What was I thinking? For over 35 years I have diligently kept all the pieces of paper I was brainwashed into believing I would “need” someday. The IRS would almost certainly audit me, and if I didn’t have that shoe box full of receipts from 1979 to 1986 verifying the daily commute on the Massachusetts Turnpike, I would surely end up in jail. Likewise, every receipt for every major purchase – and this began back when many were still being hand-written on little pads like waitresses used to in coffee shops. The first adding machine I bought from the stationery store (do any of these words mean anything anymore?) was paid for by check, and I still have the little yellow receipt.
When these gave way to the very high-tech three-part forms with actual carbon paper inserts, I started saving those too. Remember those machines they used to put your credit card in, place the carbon form on top, and slide the top across to capture the imprint?
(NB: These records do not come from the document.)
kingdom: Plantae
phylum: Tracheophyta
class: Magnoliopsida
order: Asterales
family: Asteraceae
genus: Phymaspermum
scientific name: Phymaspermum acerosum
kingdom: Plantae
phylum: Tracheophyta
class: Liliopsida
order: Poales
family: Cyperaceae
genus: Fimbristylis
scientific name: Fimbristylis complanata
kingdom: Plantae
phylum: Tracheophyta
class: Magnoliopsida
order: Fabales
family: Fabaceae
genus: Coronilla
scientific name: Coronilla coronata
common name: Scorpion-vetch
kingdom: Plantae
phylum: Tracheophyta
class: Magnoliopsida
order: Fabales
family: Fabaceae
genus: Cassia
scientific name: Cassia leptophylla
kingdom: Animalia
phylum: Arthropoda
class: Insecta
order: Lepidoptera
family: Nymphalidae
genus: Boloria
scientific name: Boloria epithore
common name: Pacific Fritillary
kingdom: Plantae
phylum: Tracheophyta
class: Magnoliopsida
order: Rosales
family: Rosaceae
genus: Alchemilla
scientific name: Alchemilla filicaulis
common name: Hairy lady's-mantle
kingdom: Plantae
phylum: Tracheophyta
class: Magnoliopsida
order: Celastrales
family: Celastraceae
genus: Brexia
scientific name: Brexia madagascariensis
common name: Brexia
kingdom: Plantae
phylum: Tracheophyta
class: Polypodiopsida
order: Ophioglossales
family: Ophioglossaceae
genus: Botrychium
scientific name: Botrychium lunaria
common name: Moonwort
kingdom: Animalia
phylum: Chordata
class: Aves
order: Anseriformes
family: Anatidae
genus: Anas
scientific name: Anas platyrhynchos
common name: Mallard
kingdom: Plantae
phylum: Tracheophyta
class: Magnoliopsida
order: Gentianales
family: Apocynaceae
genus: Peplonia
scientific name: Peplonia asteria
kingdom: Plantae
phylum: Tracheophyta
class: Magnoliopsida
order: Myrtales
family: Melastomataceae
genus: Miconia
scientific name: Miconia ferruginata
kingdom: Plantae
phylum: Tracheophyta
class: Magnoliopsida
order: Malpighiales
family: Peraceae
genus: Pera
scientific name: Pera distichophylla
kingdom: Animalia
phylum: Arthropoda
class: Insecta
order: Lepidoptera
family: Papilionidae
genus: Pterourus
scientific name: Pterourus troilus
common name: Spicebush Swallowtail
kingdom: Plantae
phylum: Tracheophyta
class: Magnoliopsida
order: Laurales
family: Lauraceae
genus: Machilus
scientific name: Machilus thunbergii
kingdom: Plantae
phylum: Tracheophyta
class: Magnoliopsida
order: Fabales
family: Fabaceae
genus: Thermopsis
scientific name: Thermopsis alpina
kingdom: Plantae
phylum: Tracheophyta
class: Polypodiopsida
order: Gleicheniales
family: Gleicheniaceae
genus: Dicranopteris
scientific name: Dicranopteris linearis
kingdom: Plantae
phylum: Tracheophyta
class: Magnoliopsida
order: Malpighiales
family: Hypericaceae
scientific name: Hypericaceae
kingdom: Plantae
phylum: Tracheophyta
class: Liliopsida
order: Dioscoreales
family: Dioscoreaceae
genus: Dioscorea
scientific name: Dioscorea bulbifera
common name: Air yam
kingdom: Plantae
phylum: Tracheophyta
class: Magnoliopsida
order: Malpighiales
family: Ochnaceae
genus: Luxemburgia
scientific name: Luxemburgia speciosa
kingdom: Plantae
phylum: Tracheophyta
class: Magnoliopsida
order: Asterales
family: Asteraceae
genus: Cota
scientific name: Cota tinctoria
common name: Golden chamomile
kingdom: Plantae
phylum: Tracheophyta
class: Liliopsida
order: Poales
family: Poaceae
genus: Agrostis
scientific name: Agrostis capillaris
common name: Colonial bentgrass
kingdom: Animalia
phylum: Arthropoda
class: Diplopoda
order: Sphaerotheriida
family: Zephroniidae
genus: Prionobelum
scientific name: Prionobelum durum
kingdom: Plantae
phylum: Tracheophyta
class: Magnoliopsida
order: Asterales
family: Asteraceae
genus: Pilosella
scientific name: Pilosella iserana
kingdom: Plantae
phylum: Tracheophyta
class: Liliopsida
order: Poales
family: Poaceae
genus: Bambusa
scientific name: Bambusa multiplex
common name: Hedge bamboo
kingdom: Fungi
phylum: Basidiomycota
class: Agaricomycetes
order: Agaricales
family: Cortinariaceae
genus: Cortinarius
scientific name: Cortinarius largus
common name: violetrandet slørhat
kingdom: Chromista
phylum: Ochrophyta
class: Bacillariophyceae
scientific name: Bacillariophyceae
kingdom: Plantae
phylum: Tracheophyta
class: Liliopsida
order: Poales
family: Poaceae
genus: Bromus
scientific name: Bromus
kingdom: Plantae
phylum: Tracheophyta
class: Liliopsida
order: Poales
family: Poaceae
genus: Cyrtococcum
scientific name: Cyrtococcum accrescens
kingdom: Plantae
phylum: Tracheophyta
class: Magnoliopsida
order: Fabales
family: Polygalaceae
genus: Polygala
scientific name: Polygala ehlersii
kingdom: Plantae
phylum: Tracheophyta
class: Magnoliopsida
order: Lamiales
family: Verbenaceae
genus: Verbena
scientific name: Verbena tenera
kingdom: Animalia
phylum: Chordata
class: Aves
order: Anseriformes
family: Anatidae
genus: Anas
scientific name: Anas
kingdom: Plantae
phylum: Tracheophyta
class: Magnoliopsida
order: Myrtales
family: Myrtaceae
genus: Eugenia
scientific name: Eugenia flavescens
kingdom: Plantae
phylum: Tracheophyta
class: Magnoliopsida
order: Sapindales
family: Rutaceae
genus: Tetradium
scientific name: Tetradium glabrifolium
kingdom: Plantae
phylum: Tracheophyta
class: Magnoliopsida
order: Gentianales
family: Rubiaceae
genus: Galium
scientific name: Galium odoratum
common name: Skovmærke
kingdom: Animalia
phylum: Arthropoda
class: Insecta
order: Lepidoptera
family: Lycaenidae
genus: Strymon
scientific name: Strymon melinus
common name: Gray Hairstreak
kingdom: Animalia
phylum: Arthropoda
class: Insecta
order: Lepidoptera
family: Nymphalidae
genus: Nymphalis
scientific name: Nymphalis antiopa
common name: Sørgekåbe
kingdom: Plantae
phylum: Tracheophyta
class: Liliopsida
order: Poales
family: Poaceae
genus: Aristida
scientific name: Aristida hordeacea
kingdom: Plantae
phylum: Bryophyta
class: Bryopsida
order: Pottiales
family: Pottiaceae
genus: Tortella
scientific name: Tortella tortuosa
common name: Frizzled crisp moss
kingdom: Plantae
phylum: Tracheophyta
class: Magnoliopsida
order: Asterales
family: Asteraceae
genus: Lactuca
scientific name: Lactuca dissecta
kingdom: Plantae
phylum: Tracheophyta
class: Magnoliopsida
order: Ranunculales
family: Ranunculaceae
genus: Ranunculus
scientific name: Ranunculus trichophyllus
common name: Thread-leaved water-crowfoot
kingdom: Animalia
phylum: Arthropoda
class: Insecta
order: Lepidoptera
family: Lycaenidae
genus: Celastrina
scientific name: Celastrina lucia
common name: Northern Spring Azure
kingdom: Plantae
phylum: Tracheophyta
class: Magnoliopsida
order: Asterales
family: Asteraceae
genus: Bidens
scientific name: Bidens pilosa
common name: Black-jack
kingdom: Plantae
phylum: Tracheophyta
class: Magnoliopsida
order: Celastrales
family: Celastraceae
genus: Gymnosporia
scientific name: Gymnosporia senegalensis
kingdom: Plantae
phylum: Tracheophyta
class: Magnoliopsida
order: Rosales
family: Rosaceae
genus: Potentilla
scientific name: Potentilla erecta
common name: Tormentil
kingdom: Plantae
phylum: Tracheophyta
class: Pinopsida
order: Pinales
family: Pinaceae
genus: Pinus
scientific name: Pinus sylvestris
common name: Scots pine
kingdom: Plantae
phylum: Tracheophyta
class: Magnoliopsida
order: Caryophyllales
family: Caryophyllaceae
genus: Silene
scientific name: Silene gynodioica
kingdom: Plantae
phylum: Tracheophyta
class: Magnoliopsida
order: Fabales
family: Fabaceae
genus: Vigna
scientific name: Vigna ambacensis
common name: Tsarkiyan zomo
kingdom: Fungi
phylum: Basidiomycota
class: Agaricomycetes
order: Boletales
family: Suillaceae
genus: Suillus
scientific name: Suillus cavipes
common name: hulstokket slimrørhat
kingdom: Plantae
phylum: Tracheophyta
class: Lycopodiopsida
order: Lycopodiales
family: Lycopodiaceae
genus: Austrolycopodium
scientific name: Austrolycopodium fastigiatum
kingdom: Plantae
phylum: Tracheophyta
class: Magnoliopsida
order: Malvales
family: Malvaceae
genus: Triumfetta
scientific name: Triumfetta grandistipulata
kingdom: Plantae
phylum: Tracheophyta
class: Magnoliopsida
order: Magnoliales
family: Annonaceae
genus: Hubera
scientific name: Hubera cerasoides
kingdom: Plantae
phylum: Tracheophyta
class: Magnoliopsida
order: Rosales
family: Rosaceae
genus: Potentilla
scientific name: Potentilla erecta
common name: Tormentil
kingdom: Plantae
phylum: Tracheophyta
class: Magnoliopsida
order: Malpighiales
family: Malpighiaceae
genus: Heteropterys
One of the funniest images I ever heard a comic suggest was that if every time someone paid by credit card, they had their fingers run through that machine, we would never have a debt problem. Maybe we should have tried it.
Bank statements from 1981? The rubber bands holding them together have all died in situ and are now dusty little worms I can pick off with my fingernail. BayBank, US Trust, Shawmut – the banks have changed corporate identities at least four times, the accounts are long closed.
And I still have approximately 12,600 cancelled checks in my attic.